Major Relief for Bank Customers; Repo Rate Kept Unchanged at 5.25%
Mumbai (Economy India): In a major move aimed at strengthening consumer protection and restoring trust in India’s banking system, the Reserve Bank of India (RBI) has announced plans to introduce strict new guidelines to curb harassment by loan recovery agents, prevent mis-selling of financial products by banks, and compensate customers for digital fraud.
The announcements were made by RBI Governor Sanjay Malhotra after the latest meeting of the Monetary Policy Committee (MPC). The central bank will soon release three draft regulations focused on improving customer safety, transparency, and accountability in the financial sector.

Crackdown on Loan Recovery Agent Harassment
The RBI has acknowledged persistent complaints from borrowers regarding unethical recovery practices, including late-night calls, intimidation of family members, and abusive behaviour by recovery agents.
Under the proposed framework:
- Banks will be held directly responsible for the conduct of their recovery agents
- Any violation of ethical recovery norms may attract heavy penalties and regulatory action
- Clear rules will be laid down on timing, communication methods, and borrower privacy
The move signals a shift from agent-level accountability to institutional responsibility, ensuring banks cannot distance themselves from the actions of third-party recovery agencies.
Economic impact:
Improved borrower protection is expected to increase confidence in formal lending, especially among retail borrowers and small businesses.
RBI Targets Mis-Selling by Banks
Mis-selling of financial products—where customers are sold insurance or investment products unsuitable to their needs—has been a growing concern across India’s banking sector.
The RBI’s upcoming guidelines will require banks to:
- Assess a customer’s financial needs, risk appetite, and suitability before selling products
- Eliminate coercive or misleading sales practices
- Maintain documentation proving informed customer consent
- Take responsibility for losses caused by mis-selling
This move is expected to significantly impact bancassurance and cross-selling practices, forcing banks to shift from target-driven sales to customer-centric advisory models.

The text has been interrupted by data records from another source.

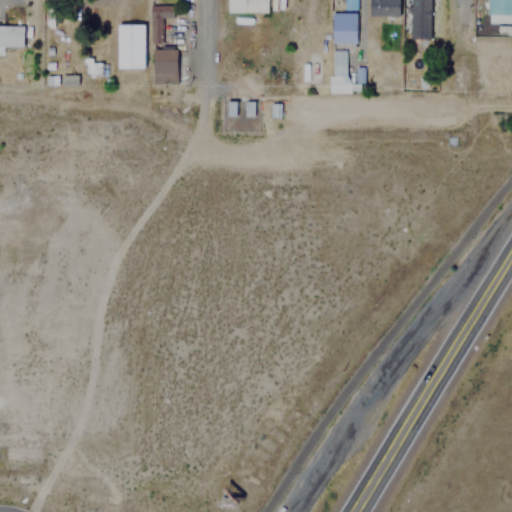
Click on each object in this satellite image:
building: (252, 5)
building: (351, 5)
building: (250, 6)
building: (511, 6)
building: (385, 7)
building: (499, 7)
building: (383, 8)
building: (164, 10)
building: (419, 19)
building: (421, 19)
building: (343, 27)
building: (346, 28)
building: (12, 34)
building: (12, 35)
road: (203, 43)
building: (129, 45)
building: (133, 47)
building: (164, 64)
building: (166, 66)
building: (340, 72)
building: (338, 75)
building: (233, 108)
building: (250, 109)
building: (276, 110)
road: (436, 387)
road: (4, 511)
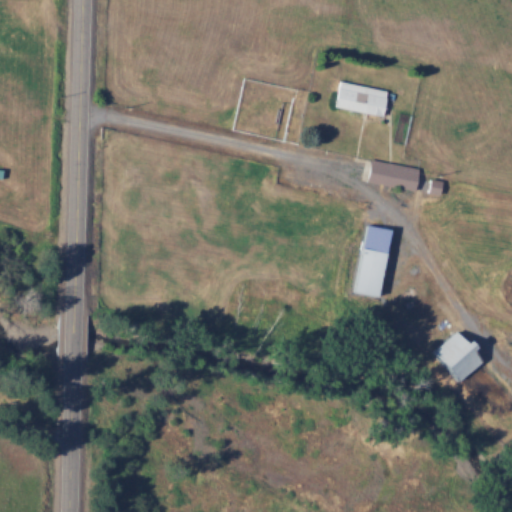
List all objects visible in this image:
building: (358, 97)
road: (214, 137)
building: (389, 173)
road: (74, 255)
building: (368, 259)
building: (453, 356)
road: (33, 429)
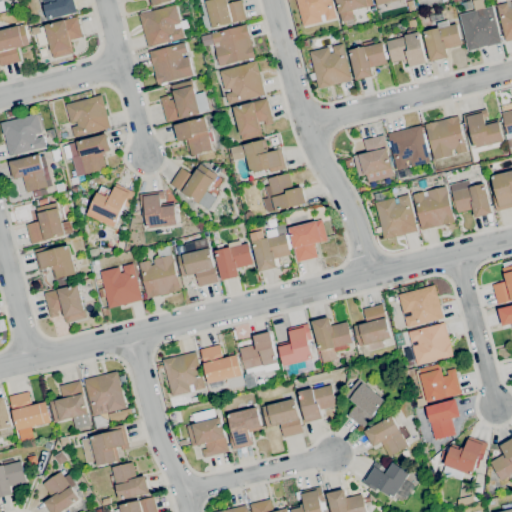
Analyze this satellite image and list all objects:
building: (158, 1)
building: (382, 1)
building: (385, 1)
building: (455, 1)
building: (157, 2)
building: (349, 7)
building: (351, 7)
building: (57, 8)
building: (59, 8)
building: (315, 10)
building: (314, 11)
building: (219, 12)
building: (220, 12)
building: (436, 17)
building: (505, 19)
building: (505, 19)
building: (160, 25)
building: (162, 25)
building: (480, 27)
building: (478, 28)
road: (112, 32)
building: (58, 36)
building: (61, 36)
building: (38, 37)
building: (440, 40)
building: (441, 40)
building: (11, 43)
building: (304, 43)
building: (11, 44)
building: (230, 45)
building: (231, 45)
building: (405, 49)
building: (408, 49)
road: (99, 51)
building: (367, 59)
building: (365, 60)
road: (76, 63)
building: (169, 63)
building: (171, 63)
building: (329, 66)
building: (330, 66)
road: (105, 68)
road: (60, 80)
building: (240, 82)
building: (242, 82)
road: (110, 86)
road: (441, 86)
road: (407, 99)
building: (180, 102)
building: (183, 102)
road: (134, 110)
building: (86, 116)
building: (88, 116)
building: (251, 118)
building: (252, 118)
building: (507, 124)
building: (508, 128)
building: (482, 129)
building: (482, 130)
building: (21, 134)
building: (23, 134)
building: (50, 134)
building: (193, 135)
building: (194, 135)
building: (445, 137)
building: (444, 138)
road: (310, 140)
building: (229, 142)
building: (407, 147)
building: (409, 147)
building: (236, 152)
building: (88, 154)
building: (258, 157)
building: (261, 157)
building: (372, 160)
building: (373, 160)
building: (349, 163)
building: (31, 173)
building: (31, 174)
building: (77, 180)
building: (252, 183)
building: (194, 184)
building: (196, 185)
building: (80, 188)
building: (501, 189)
building: (502, 190)
building: (280, 194)
building: (282, 194)
building: (469, 198)
building: (470, 198)
building: (107, 205)
building: (109, 206)
building: (432, 208)
building: (434, 208)
building: (156, 210)
building: (157, 211)
building: (249, 215)
building: (394, 216)
building: (395, 216)
building: (297, 219)
building: (47, 223)
building: (271, 223)
building: (46, 224)
building: (200, 226)
building: (305, 239)
building: (306, 240)
building: (269, 246)
building: (267, 248)
road: (347, 251)
road: (364, 255)
building: (231, 259)
building: (233, 260)
building: (56, 261)
building: (56, 262)
building: (196, 262)
building: (198, 263)
building: (160, 274)
building: (158, 276)
building: (504, 284)
building: (119, 285)
building: (120, 286)
building: (503, 286)
building: (101, 293)
road: (15, 300)
building: (66, 303)
building: (70, 303)
road: (255, 303)
building: (51, 304)
building: (419, 306)
building: (420, 306)
road: (438, 314)
building: (505, 315)
building: (505, 315)
road: (7, 323)
building: (372, 326)
building: (371, 327)
road: (475, 331)
building: (329, 337)
building: (330, 337)
road: (24, 340)
building: (429, 343)
building: (430, 343)
building: (295, 347)
building: (296, 347)
building: (258, 354)
building: (260, 354)
road: (138, 356)
road: (83, 362)
building: (219, 364)
building: (217, 365)
building: (183, 373)
building: (182, 374)
building: (250, 382)
building: (437, 382)
building: (438, 382)
building: (103, 393)
building: (105, 393)
building: (195, 399)
building: (315, 402)
building: (316, 402)
building: (363, 403)
building: (363, 404)
building: (69, 405)
building: (70, 405)
building: (4, 414)
building: (26, 414)
building: (27, 414)
building: (3, 415)
building: (281, 417)
building: (283, 417)
building: (441, 418)
building: (442, 419)
building: (99, 422)
road: (155, 424)
building: (242, 426)
building: (243, 427)
building: (207, 433)
building: (207, 436)
building: (385, 436)
building: (388, 436)
building: (65, 442)
building: (182, 442)
building: (47, 444)
building: (105, 445)
building: (103, 447)
building: (405, 454)
building: (60, 458)
building: (462, 458)
building: (462, 459)
building: (503, 460)
building: (32, 461)
building: (504, 461)
road: (256, 472)
building: (439, 476)
building: (10, 477)
building: (11, 477)
building: (385, 478)
building: (129, 481)
building: (127, 482)
building: (391, 482)
building: (60, 492)
building: (58, 493)
building: (477, 494)
building: (309, 501)
building: (309, 502)
building: (344, 502)
building: (345, 503)
building: (138, 506)
building: (138, 506)
building: (262, 507)
building: (264, 507)
building: (507, 507)
building: (235, 509)
building: (236, 509)
building: (98, 510)
building: (506, 510)
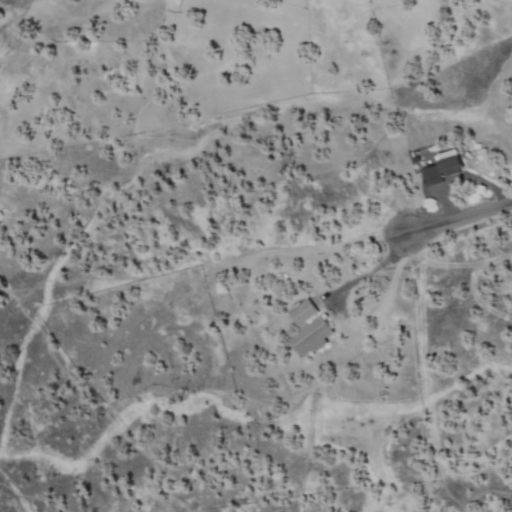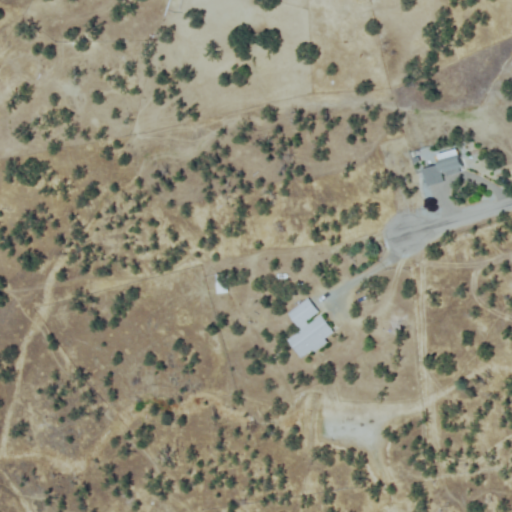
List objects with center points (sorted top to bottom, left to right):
building: (451, 163)
building: (439, 169)
building: (433, 176)
road: (457, 218)
building: (222, 283)
building: (300, 313)
building: (310, 330)
building: (308, 338)
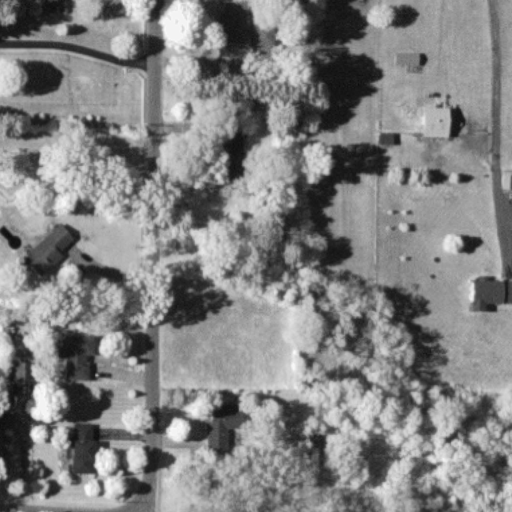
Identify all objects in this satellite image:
building: (55, 5)
building: (244, 25)
road: (76, 48)
building: (406, 57)
building: (435, 121)
road: (498, 127)
building: (385, 137)
building: (230, 153)
building: (47, 249)
road: (152, 257)
building: (489, 292)
building: (76, 354)
building: (20, 369)
building: (3, 425)
building: (221, 425)
building: (82, 447)
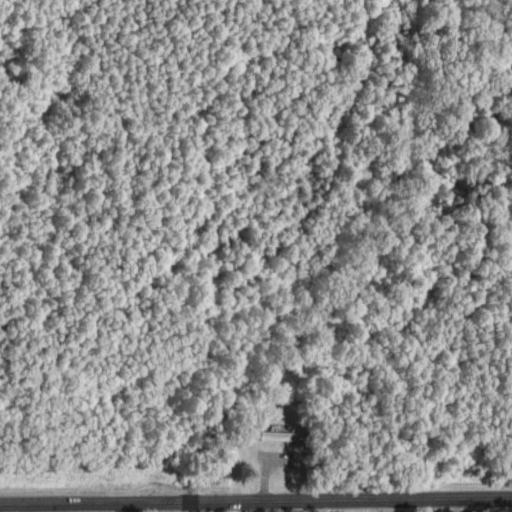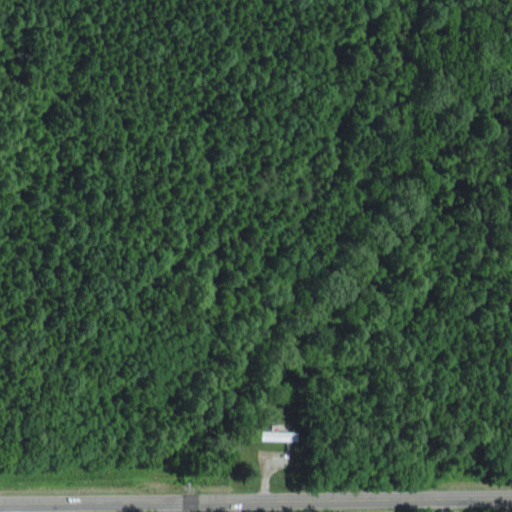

₹25,000 Compensation for Digital Fraud Victims
In a major relief for digital payment users, the RBI has proposed a new framework to compensate customers for unauthorised digital transactions.
Key highlights:
- Customers may receive compensation of up to ₹25,000 for small-value fraudulent transactions
- Banks will be liable if customers report the fraud within the stipulated time
- A uniform digital fraud redressal mechanism will be introduced
With India witnessing exponential growth in UPI and online transactions, the RBI aims to ensure that digital adoption is backed by strong consumer safeguards.
Enhanced Protection for Senior Citizens
Recognising that senior citizens are among the most vulnerable to digital fraud, the RBI will release a discussion paper seeking public feedback on additional security measures.
Proposals include:
- Additional authentication layers for high-risk users
- “Lagged credit” mechanisms to delay fund transfers
- Enhanced alerts and transaction controls
These measures aim to prevent fraud before funds leave the system, particularly for less tech-savvy users.
Repo Rate Unchanged at 5.25%
The MPC has decided to keep the repo rate unchanged at 5.25%, maintaining its focus on inflation control while supporting economic growth.
What this means:
- Home loan and auto loan EMIs are unlikely to rise in the near term
- Borrowers and businesses benefit from rate stability
- RBI retains policy flexibility amid global economic uncertainty
Strengthening Trust in India’s Financial System
The RBI’s proposed regulations mark a decisive step toward building a fair, transparent, and consumer-friendly banking ecosystem. By addressing loan recovery misconduct, mis-selling, and digital fraud together, the central bank is reinforcing trust at a time when digital and retail banking are expanding rapidly.
If implemented effectively, these reforms could significantly improve customer confidence, deepen financial inclusion, and strengthen the foundation of India’s growing digital economy.